■ TASK MATERIAL ■
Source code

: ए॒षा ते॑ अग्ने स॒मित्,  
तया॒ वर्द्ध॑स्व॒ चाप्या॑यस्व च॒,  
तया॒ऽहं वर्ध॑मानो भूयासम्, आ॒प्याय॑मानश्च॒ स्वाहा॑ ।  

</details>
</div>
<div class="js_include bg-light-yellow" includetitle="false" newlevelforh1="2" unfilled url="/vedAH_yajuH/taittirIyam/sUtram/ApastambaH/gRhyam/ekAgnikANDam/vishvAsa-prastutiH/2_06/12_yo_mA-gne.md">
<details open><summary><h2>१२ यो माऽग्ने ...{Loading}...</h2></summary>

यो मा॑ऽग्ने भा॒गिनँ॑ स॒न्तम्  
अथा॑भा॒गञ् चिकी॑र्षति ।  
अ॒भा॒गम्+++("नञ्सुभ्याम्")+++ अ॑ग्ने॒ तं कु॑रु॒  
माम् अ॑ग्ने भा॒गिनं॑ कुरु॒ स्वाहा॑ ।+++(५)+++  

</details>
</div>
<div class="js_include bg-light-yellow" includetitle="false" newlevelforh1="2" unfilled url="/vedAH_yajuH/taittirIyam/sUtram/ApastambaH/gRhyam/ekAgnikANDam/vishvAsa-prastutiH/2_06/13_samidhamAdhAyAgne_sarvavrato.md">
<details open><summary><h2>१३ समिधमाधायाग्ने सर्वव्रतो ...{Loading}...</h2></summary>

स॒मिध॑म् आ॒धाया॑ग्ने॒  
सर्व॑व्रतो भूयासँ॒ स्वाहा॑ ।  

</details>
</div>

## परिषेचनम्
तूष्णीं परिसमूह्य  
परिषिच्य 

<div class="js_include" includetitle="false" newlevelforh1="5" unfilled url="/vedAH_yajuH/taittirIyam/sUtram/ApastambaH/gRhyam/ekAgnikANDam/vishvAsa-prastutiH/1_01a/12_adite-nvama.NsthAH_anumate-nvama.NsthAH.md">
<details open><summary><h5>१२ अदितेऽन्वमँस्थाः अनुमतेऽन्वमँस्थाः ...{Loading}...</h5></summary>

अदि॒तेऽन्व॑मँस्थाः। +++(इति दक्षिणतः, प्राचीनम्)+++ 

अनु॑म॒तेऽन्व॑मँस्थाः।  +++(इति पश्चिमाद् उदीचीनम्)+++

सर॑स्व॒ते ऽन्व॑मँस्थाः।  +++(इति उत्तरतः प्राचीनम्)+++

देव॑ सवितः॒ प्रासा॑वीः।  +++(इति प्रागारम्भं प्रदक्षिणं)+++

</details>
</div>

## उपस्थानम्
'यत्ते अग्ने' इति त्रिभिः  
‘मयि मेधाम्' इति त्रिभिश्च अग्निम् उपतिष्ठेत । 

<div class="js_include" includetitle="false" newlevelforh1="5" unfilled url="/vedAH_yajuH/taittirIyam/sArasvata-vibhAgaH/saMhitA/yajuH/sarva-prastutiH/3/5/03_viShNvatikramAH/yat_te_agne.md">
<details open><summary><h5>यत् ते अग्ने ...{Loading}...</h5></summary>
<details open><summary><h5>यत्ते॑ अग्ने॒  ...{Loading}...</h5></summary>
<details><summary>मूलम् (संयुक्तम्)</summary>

■ EXERCISE ■
All lines above from the one holding "तया॒ऽहं वर्ध॑मानो भूयासम्, आ॒प्याय॑मानश्च॒" to the one holding "अग्ने' इति त्रिभिः", inclusive, are to be copied exactly; no other line is wanted.

■ RESULT OF THE EXERCISE ■
तया॒ऽहं वर्ध॑मानो भूयासम्, आ॒प्याय॑मानश्च॒ स्वाहा॑ ।  

</details>
</div>
<div class="js_include bg-light-yellow" includetitle="false" newlevelforh1="2" unfilled url="/vedAH_yajuH/taittirIyam/sUtram/ApastambaH/gRhyam/ekAgnikANDam/vishvAsa-prastutiH/2_06/12_yo_mA-gne.md">
<details open><summary><h2>१२ यो माऽग्ने ...{Loading}...</h2></summary>

यो मा॑ऽग्ने भा॒गिनँ॑ स॒न्तम्  
अथा॑भा॒गञ् चिकी॑र्षति ।  
अ॒भा॒गम्+++("नञ्सुभ्याम्")+++ अ॑ग्ने॒ तं कु॑रु॒  
माम् अ॑ग्ने भा॒गिनं॑ कुरु॒ स्वाहा॑ ।+++(५)+++  

</details>
</div>
<div class="js_include bg-light-yellow" includetitle="false" newlevelforh1="2" unfilled url="/vedAH_yajuH/taittirIyam/sUtram/ApastambaH/gRhyam/ekAgnikANDam/vishvAsa-prastutiH/2_06/13_samidhamAdhAyAgne_sarvavrato.md">
<details open><summary><h2>१३ समिधमाधायाग्ने सर्वव्रतो ...{Loading}...</h2></summary>

स॒मिध॑म् आ॒धाया॑ग्ने॒  
सर्व॑व्रतो भूयासँ॒ स्वाहा॑ ।  

</details>
</div>

## परिषेचनम्
तूष्णीं परिसमूह्य  
परिषिच्य 

<div class="js_include" includetitle="false" newlevelforh1="5" unfilled url="/vedAH_yajuH/taittirIyam/sUtram/ApastambaH/gRhyam/ekAgnikANDam/vishvAsa-prastutiH/1_01a/12_adite-nvama.NsthAH_anumate-nvama.NsthAH.md">
<details open><summary><h5>१२ अदितेऽन्वमँस्थाः अनुमतेऽन्वमँस्थाः ...{Loading}...</h5></summary>

अदि॒तेऽन्व॑मँस्थाः। +++(इति दक्षिणतः, प्राचीनम्)+++ 

अनु॑म॒तेऽन्व॑मँस्थाः।  +++(इति पश्चिमाद् उदीचीनम्)+++

सर॑स्व॒ते ऽन्व॑मँस्थाः।  +++(इति उत्तरतः प्राचीनम्)+++

देव॑ सवितः॒ प्रासा॑वीः।  +++(इति प्रागारम्भं प्रदक्षिणं)+++

</details>
</div>

## उपस्थानम्
'यत्ते अग्ने' इति त्रिभिः  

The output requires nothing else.